July 9, 2010

How IAM Projects Fail: Three Traps, Part I

IAM (Identity and Access Management) projects have a history of unfortunate disasters to the tune of millions and tens of millions of dollars. How can you ensure your IAM projects become milestones of success for your organization instead of expensive lessons in how not to fail?

In this series of blog posts, we will discuss three traps to avoid based on our IAM experiences and industry recommendations.

Trap #1: Boiling the Ocean

The “boiling the ocean” trap could apply to any enterprise initiative, but is especially true for IAM projects. Because IAM, eventually, touches a huge number of organizational processes (provisioning, access control, certification, etc.), there is a tendency to attempt to do everything at once, a task comparable to trying to boil the ocean. The IAM vendors will prod this approach along by encouraging your company to buy a full suite solution up-front instead of just the pieces you need at the moment.

The problem with this approach, or boiling the ocean for that matter, is that while it is theoretically possible, any attempt of this scale is likely to fail. Within each area of IAM, there are simply too many moving pieces. Within any given organization, there are usually also too many departments and too many applications. To IAM-enable every department and application for all aspects of IAM in one effort involves thousands of individual tasks and could involve years of man-hours.

Additionally, these “boil the ocean” attempts are often accompanied by a grand strategic plan, promises of Nirvana to management, and massive multi-year budgets. As software development organizations have learned, when dealing with complex technology and shifting requirements, attempting to plan, specify, and quote (let alone execute) massive projects up front is a recipe for disaster. There is simply not enough accurate information available to make on-target assumptions.

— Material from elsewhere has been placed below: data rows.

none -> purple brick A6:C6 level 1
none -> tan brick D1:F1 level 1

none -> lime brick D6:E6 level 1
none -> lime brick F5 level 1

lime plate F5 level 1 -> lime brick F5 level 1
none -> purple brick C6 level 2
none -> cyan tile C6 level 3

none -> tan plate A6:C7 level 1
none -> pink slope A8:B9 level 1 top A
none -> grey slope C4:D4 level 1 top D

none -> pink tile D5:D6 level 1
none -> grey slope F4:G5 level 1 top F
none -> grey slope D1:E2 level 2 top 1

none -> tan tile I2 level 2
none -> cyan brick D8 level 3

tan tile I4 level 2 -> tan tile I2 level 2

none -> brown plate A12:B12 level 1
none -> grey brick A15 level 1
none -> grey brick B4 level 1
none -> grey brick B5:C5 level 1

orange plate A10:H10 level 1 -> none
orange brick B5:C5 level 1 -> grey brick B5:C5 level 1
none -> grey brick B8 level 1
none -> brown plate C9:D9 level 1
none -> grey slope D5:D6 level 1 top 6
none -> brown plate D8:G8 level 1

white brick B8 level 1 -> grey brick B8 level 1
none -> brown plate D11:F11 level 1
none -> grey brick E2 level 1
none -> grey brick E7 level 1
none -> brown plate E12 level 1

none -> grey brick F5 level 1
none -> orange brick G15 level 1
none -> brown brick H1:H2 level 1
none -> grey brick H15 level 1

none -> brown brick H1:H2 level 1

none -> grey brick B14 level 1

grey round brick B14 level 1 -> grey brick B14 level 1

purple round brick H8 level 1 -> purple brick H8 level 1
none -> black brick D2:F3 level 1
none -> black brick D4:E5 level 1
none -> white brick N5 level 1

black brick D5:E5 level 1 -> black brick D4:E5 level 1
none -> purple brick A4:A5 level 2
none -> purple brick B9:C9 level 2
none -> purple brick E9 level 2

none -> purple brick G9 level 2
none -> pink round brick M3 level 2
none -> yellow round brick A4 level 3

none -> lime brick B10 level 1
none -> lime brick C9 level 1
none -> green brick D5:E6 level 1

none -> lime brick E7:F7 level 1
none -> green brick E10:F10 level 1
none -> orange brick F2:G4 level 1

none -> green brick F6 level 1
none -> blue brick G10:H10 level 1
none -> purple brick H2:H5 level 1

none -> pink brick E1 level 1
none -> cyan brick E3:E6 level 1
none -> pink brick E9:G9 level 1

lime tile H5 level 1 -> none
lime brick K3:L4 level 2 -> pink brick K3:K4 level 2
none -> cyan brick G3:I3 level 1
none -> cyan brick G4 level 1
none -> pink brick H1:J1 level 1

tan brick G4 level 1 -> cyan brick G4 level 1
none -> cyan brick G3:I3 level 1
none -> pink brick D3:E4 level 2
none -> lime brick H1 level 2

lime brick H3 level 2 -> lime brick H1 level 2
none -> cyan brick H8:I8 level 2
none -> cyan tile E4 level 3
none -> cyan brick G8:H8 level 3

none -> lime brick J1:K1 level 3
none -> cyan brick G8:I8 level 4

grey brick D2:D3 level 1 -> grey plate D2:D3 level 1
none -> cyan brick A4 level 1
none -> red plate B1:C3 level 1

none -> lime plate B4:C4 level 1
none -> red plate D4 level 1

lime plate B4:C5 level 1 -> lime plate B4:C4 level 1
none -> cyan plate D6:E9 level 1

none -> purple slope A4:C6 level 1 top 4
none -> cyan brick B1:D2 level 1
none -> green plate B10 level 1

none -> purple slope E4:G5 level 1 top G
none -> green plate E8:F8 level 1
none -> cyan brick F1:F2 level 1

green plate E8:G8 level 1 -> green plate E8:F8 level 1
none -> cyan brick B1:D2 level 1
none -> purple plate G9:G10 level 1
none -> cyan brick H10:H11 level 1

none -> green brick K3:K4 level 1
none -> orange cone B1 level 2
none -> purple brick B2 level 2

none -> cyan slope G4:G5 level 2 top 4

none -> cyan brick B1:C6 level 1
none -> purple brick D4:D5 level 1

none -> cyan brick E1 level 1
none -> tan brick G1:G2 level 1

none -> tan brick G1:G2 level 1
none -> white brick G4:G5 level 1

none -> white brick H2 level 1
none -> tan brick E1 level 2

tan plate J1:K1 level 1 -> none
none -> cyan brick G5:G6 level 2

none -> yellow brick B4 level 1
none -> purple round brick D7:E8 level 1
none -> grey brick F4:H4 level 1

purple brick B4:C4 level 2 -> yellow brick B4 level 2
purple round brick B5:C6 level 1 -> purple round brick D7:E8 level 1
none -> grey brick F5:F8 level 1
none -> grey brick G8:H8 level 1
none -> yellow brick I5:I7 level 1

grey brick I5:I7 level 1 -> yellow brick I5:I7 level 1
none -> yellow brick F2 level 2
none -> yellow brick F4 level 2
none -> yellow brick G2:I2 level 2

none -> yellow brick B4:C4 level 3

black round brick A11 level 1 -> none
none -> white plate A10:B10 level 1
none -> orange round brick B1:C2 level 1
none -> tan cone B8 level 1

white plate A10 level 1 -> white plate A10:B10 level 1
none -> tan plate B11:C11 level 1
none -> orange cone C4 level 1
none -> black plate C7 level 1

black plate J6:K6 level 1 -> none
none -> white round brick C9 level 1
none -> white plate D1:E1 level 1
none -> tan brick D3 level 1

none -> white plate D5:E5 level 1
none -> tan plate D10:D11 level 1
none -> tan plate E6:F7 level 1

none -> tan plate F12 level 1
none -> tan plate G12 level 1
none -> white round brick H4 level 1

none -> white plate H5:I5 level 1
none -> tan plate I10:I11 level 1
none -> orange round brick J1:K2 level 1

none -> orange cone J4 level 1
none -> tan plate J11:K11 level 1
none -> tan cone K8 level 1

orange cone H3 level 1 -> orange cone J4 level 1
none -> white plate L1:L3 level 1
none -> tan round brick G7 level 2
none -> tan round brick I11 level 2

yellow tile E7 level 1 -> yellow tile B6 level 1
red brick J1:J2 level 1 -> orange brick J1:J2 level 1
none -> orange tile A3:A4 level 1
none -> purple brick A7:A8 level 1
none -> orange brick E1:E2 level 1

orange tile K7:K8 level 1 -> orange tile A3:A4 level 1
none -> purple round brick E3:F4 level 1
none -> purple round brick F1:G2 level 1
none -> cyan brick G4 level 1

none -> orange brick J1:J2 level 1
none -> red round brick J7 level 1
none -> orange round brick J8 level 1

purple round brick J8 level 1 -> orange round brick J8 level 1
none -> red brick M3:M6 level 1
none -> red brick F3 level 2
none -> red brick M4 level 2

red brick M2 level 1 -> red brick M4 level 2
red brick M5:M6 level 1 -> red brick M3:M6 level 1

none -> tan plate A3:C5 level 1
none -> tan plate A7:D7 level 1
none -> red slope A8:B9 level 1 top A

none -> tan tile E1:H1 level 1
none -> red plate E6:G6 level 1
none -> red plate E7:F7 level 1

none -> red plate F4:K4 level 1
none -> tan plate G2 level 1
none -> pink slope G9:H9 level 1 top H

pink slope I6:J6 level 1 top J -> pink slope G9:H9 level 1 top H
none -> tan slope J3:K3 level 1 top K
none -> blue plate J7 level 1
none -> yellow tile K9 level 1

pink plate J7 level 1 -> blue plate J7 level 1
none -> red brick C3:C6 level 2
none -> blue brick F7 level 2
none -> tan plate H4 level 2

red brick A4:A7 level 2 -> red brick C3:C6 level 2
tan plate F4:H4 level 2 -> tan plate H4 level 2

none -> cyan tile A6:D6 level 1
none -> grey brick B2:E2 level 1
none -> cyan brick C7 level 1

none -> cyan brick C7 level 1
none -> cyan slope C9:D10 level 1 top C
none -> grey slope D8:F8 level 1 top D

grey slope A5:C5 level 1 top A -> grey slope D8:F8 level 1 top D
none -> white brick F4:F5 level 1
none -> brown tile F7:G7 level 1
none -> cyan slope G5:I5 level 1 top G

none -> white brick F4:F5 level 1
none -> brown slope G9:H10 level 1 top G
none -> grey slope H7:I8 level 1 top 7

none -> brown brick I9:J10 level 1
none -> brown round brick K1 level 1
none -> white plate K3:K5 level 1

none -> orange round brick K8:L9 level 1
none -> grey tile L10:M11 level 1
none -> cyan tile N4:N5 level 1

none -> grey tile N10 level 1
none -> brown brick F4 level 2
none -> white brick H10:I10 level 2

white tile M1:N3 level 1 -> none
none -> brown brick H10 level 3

The result of the “boil the ocean” approach can be seen in the wreckage left from the IAM attempts in the early 2000’s: massive budget overages, management disillusionment, lack of internal support, and half-working IAM systems.

Don’t make this typical but easy-to-avoid mistake: instead, start small and focus on quick wins. That’s not to say that you shouldn’t start with the end in mind and look at the bigger picture, but it is to say you shouldn’t make detailed plans at that scale. In a subsequent posting, we’ll talk about IAM success factors and how to ensure rapid, prioritized IAM deployments.